パッキングをして送るだけになっていたトランクをもう一度開けて、新しい服を取り出し着替えさせて、冷蔵庫から冷たいオレンジジュースを出して飲ませてから、彼が静かな声で言った。
「ママは、タケが嘘を吐いて他人に迷惑をかけてるから、怒ってるんだよ。ほんとうのことを言えば、怒らないと思うよ」
「ほんとうのことを言えば、怒らない。約束する。ご飯を食べて、うちに帰る。だから、お願いだから、ほんとうのことを言いなさい」
と言っているうちに、また、泣けてきた。
息子は、窓辺に駆け寄って泣き崩れた。
「窓から投げ捨てたんだよぉぉぉぉ! はさみを使ったことがバレたら怒られると思ったから、窓から投げたんだよぉぉぉぉぉ! あぁ、どうしよう! ママの大事な万年筆が壊れてたら、どうしよう!」
わたしと彼は、顔を見合わせた。
泣き方が真に迫っている。
この時点で十四時をまわっていて、疲労困憊していたが、今度こそほんとうだろう、とわたしと彼は息子を部屋に待たせて、雪が積もった植え込みのなかを手分けをして探した。

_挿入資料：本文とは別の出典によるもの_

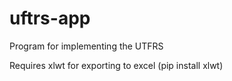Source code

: uftrs-app
=========

Program for implementing the UTFRS

Requires xlwt for exporting to excel (pip install xlwt)
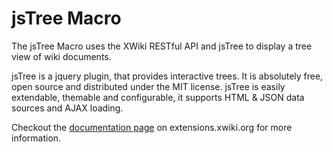 jsTree Macro
============
The jsTree Macro uses the XWiki RESTful API and jsTree to display a tree view of wiki documents. 

jsTree is a jquery plugin, that provides interactive trees. It is absolutely free, open source and distributed under the MIT license.
jsTree is easily extendable, themable and configurable, it supports HTML & JSON data sources and AJAX loading.

Checkout the [documentation page](http://extensions.xwiki.org/xwiki/bin/view/Extension/jsTree+Macro) on extensions.xwiki.org for more information.

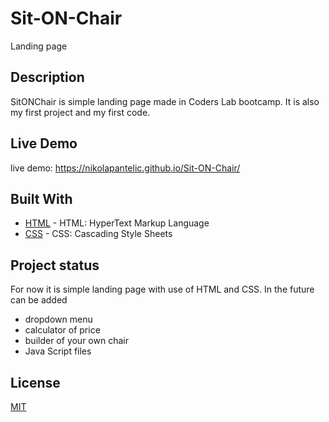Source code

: # Sit-ON-Chair

Landing page

## Description

SitONChair is simple landing page made in Coders Lab bootcamp.
It is also my first project and my first code.  

## Live Demo

live demo: https://nikolapantelic.github.io/Sit-ON-Chair/

## Built With

* [HTML](http://www.html.com) - HTML: HyperText Markup Language
* [CSS](https://developer.mozilla.org/en-US/docs/Web/CSS) - CSS: Cascading Style Sheets


## Project status

For now it is simple landing page with use of HTML and CSS.
In the future can be added 

* dropdown menu
* calculator of price
* builder of your own chair
* Java Script files


## License

[MIT](https://choosealicense.com/licenses/mit/)


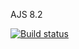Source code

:AJS 8.2

[![Build status](https://ci.appveyor.com/api/projects/status/gb7x8u2g1vb2v5gv?svg=true)](https://ci.appveyor.com/project/Markedone60/ajs-homework-containers-8)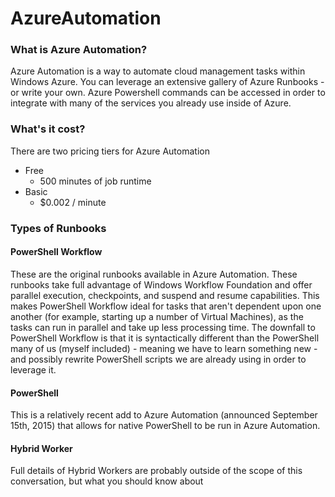 # AzureAutomation

### What is Azure Automation?

Azure Automation is a way to automate cloud management tasks within Windows Azure.  You can leverage an extensive gallery of Azure Runbooks - or write your own.  Azure Powershell commands can be accessed in order to integrate with many of the services you already use inside of Azure.  


### What's it cost?

There are two pricing tiers for Azure Automation

* Free
  * 500 minutes of job runtime
* Basic
  * $0.002 / minute

### Types of Runbooks

#### PowerShell Workflow

These are the original runbooks available in Azure Automation.  These runbooks take full advantage of Windows Workflow Foundation and offer parallel execution, checkpoints, and suspend and resume capabilities.  This makes PowerShell Workflow ideal for tasks that aren't dependent upon one another (for example, starting up a number of Virtual Machines), as the tasks can run in parallel and take up less processing time.  The  downfall to PowerShell Workflow is that it is syntactically different than the PowerShell many of us (myself included) - meaning we have to learn something new - and possibly rewrite PowerShell scripts we are already using in order to leverage it.  

#### PowerShell

This is a relatively recent add to Azure Automation (announced September 15th, 2015) that allows for native PowerShell to be run in Azure Automation.

#### Hybrid Worker

Full details of Hybrid Workers are probably outside of the scope of this conversation, but what you should know about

三階の窓から、「ママの万年筆が壊れてたら、怒られるぅぅぅぅぅ!」という泣き声が聞こえてくる。
「どう思う?」わたしは彼に訊ねた。
「あれは、ほんとうだと思うよ」
「でも、ないじゃん。五階の部屋の窓から投げたのかな……」
「かもしれないね……」
わたしは、フロントで再度事情を説明して、五階の部屋の真下がどの辺りなのかを教えてもらって、フロントの女性立会いのもとでペンケースを探し、そのあいだに(つぎの客がチェックインする時間になってしまったので)彼にチェックアウトの手つづきをしてもらうことにした。

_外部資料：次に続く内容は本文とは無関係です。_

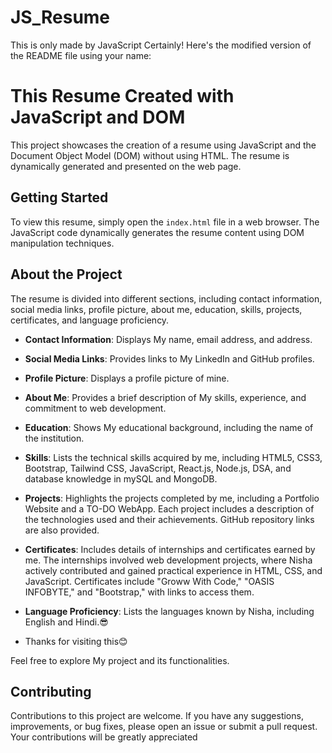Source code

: # JS_Resume
This is only made by JavaScript
Certainly! Here's the modified version of the README file using your name:

# This Resume Created with JavaScript and DOM

This project showcases the creation of a resume using JavaScript and the Document Object Model (DOM) without using HTML. The resume is dynamically generated and presented on the web page.

## Getting Started

To view this resume, simply open the `index.html` file in a web browser. The JavaScript code dynamically generates the resume content using DOM manipulation techniques.

## About the Project

The resume is divided into different sections, including contact information, social media links, profile picture, about me, education, skills, projects, certificates, and language proficiency.

- **Contact Information**: Displays My name, email address, and address.
- **Social Media Links**: Provides links to My LinkedIn and GitHub profiles.
- **Profile Picture**: Displays a profile picture of mine.
- **About Me**: Provides a brief description of My skills, experience, and commitment to web development.
- **Education**: Shows My educational background, including the name of the institution.
- **Skills**: Lists the technical skills acquired by me, including HTML5, CSS3, Bootstrap, Tailwind CSS, JavaScript, React.js, Node.js, DSA, and database knowledge in mySQL and MongoDB.
- **Projects**: Highlights the projects completed by me, including a Portfolio Website and a TO-DO WebApp. Each project includes a description of the technologies used and their achievements. GitHub repository links are also provided.
- **Certificates**: Includes details of internships and certificates earned by me. The internships involved web development projects, where Nisha actively contributed and gained practical experience in HTML, CSS, and JavaScript. Certificates include "Groww With Code," "OASIS INFOBYTE," and "Bootstrap," with links to access them.
- **Language Proficiency**: Lists the languages known by Nisha, including English and Hindi.😎

- Thanks for visiting this😊

Feel free to explore My project and its functionalities.

## Contributing

Contributions to this project are welcome. If you have any suggestions, improvements, or bug fixes, please open an issue or submit a pull request. Your contributions will be greatly appreciated
###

中庭のプールサイドから五階の部屋を見あげると、四階と二階の部屋にはバルコニーがあり、五階の窓の隙間から(全開にはできない)投げたとしたら、当然、階下のバルコニーに落ちる──。
念のために鍵を開けてもらったが、四階と二階のバルコニーにも、一階の植栽のなかにも、ペンケースはなかった。
「もし、あとで見つかった場合のために、遺失物届けにご記入いただけますか?」と用紙を渡されたので、わたしは、名前と住所と電話番号を記入しながら考えた。

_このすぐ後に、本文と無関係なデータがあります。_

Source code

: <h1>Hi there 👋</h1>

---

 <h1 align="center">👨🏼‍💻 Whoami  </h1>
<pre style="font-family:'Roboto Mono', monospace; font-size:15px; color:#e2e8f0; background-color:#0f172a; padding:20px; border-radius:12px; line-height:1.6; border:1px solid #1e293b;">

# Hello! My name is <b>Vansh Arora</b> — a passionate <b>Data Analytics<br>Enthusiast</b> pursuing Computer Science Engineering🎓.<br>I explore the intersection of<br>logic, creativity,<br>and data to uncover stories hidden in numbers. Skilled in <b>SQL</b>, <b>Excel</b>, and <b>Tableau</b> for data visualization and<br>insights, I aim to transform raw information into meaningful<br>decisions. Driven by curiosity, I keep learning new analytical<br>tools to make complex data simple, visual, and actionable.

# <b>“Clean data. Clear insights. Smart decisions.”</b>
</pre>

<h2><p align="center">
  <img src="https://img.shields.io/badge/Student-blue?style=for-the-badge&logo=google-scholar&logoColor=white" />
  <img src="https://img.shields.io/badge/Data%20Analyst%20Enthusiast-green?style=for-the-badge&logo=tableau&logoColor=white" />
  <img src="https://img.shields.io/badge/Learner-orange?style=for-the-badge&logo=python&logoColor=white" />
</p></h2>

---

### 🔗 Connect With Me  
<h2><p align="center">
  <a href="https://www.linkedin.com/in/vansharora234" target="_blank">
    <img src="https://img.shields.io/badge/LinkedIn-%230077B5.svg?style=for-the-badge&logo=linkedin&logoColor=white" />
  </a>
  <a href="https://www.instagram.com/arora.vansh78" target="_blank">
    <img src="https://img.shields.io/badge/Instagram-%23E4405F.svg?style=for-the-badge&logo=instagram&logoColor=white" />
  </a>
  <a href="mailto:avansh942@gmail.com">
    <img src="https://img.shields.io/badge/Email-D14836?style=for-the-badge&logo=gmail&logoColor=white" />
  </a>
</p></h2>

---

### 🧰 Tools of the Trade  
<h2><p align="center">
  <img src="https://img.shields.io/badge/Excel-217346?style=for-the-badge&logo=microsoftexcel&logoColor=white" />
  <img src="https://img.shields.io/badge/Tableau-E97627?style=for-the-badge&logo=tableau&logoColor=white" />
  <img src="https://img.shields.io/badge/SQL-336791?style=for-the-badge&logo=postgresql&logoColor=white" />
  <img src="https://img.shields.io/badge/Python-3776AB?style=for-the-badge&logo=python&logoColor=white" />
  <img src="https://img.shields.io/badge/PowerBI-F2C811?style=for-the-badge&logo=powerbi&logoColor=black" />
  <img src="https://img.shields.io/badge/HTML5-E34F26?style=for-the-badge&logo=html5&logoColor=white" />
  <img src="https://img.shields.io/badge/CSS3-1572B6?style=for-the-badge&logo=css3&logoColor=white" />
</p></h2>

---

ホテルで一度もペンケースを見ていない。もしかしたら、ペンケースから鋏を出して髪を切ったということ自体、嘘なのかもしれない。でも、あの風呂の髪の毛は、なんだったんだろう? なにで髪を切ったんだろう?
わたしは、フロントの女性に謝って、彼と息子が待っているロビーに向かった。
真っ直ぐ息子の前に歩み寄って、訊ねた。
「もしかして、全部嘘だったんじゃない? ペンケースからはさみ出して切ったってこと、嘘なんでしょう?」
「…………」息子の目が、僅かに泳いだ気がした。
「ほんとうのことを言いなさい。あんたも、わたしも、お兄さんも、朝からなんにも食べてない。ホテルのひとにも迷惑をかけてる。小学校入学してから一度も休まなかったのに、こんなことで休むことになった。ママは仕事ができない。仕事先のひとにも迷惑をかける。お願いだから、ほんとうのことを言いなさいッ!」
わたしは、フロントの前で号泣していた。